> [Texte]
====================
Son image se développe durant l'époque archaïque, sous l'apparence d'un homme barbu d'âge mûr, souvent distingué par le foudre, un sceptre ou encore son aigle. Il est souvent représenté brandissant le foudre (Keraunios). Se développe aussi une représentation du dieu assis sur son trône, le représentant dans son rôle de roi des dieux. Elle devient particulièrement importante avec la statue chryséléphantine sculptée par Phidias pour son temple d'Olympie, qui s'impose comme une référence.

L'iconographie de Zeus se transmet à sa contrepartie romaine, Jupiter, et par son biais elle perdure dans la tradition artistique occidentale.

Dans sa représentation caractéristique, Zeus est figuré comme un homme d'âge mûr barbu, aux cheveux longs. Il est souvent nu, ou presque, avec simplement un vêtement autour de la taille. Quand il est vêtu, il porte un chiton ou un himation, court ou long, dans de nombreux cas simplement rabattu sur son épaule. Il est représenté debout ou assis sur un trône[1],[2],[3].

Il peut être identifié par ses attributs (notamment pour le distinguer de Poséidon qui a la même apparence que lui, voire d'Asclépios) : le foudre, le sceptre, l'aigle, puis la Victoire Nikè ; il peut aussi tenir une phiale, coupe à libations[4],[5].

Bien que Zeus apparaisse par écrit dans les tablettes mycéniennes, aucune représentation de ce dieu dans l'art n'a été identifiée avec certitude[6]. Les plus anciennes représentations de Zeus approuvées par la majorité des spécialistes remontent aux alentours de 700 av. J.-C., dans des représentations du dieu avec son attribut distinctif, le foudre, même si dans certains cas il est représenté comme un dieu imberbe[7]. Son iconographie se développe dans les siècles suivants, durant l'époque archaïque, notamment autour des deux motifs du Zeus au foudre (Keraunios) et du Zeus au trône, qui se retrouvent en figurines, sur des vases peints, puis sur les monnaies au moins à partir du Ve siècle av. J.-C. Mais de nombreuses représentations supposées du dieu, notamment celles provenant de ses sanctuaires d'Olympie et du mont Ida (qui ont tous les deux livrés de nombreuses offrandes de ces époques), restent hypothétiques[1].
====================
> [Série d'exercices]
(1) Dans le texte sur l'iconographie de Zeus, relevez tous les supports sur lesquels se retrouvent les motifs du Zeus au foudre et du Zeus au trône.
(2) Restituez à l'identique le passage du texte sur l'iconographie de Zeus qui commence à « Son image se » et se termine à « tradition artistique occidentale. ».

> [Données]
====================
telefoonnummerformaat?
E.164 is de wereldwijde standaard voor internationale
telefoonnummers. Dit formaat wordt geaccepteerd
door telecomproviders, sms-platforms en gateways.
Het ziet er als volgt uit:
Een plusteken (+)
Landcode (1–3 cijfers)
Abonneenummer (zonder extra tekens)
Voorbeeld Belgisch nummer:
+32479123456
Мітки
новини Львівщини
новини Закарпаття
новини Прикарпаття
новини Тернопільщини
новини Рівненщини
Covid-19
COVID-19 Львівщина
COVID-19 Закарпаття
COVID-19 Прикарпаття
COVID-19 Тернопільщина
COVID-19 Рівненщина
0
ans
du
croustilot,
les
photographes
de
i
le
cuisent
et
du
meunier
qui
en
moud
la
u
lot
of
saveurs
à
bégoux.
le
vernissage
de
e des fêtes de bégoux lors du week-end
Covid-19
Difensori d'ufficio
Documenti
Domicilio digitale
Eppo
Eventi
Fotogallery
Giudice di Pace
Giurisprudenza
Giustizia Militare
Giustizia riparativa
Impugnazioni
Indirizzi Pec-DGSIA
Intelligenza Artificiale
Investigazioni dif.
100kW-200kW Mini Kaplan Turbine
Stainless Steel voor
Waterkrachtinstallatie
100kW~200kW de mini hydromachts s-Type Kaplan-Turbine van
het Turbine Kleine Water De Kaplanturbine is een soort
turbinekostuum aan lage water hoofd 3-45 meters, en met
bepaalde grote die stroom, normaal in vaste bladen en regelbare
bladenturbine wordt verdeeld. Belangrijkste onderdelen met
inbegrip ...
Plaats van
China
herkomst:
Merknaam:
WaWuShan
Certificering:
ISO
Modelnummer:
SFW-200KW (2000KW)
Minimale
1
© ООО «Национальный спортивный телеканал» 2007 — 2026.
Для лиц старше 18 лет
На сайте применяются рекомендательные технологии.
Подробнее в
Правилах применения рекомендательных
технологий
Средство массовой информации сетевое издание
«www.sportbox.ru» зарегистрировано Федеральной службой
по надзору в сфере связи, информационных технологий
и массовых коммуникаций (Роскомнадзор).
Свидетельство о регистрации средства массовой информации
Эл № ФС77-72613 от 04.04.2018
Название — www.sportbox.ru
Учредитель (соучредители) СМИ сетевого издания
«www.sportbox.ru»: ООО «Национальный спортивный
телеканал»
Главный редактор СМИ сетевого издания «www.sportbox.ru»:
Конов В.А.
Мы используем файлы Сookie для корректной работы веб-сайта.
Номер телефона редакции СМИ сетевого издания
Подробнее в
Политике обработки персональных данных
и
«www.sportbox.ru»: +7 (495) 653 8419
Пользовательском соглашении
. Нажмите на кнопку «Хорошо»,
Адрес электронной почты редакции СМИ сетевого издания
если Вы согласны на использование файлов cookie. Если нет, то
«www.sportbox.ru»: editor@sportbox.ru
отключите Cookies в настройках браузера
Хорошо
====================
> [Corrigé des exercices]
(1) Les figurines, les vases peints et les monnaies.

(2)
Son image se développe durant l'époque archaïque, sous l'apparence d'un homme barbu d'âge mûr, souvent distingué par le foudre, un sceptre ou encore son aigle. Il est souvent représenté brandissant le foudre (Keraunios). Se développe aussi une représentation du dieu assis sur son trône, le représentant dans son rôle de roi des dieux. Elle devient particulièrement importante avec la statue chryséléphantine sculptée par Phidias pour son temple d'Olympie, qui s'impose comme une référence.

L'iconographie de Zeus se transmet à sa contrepartie romaine, Jupiter, et par son biais elle perdure dans la tradition artistique occidentale.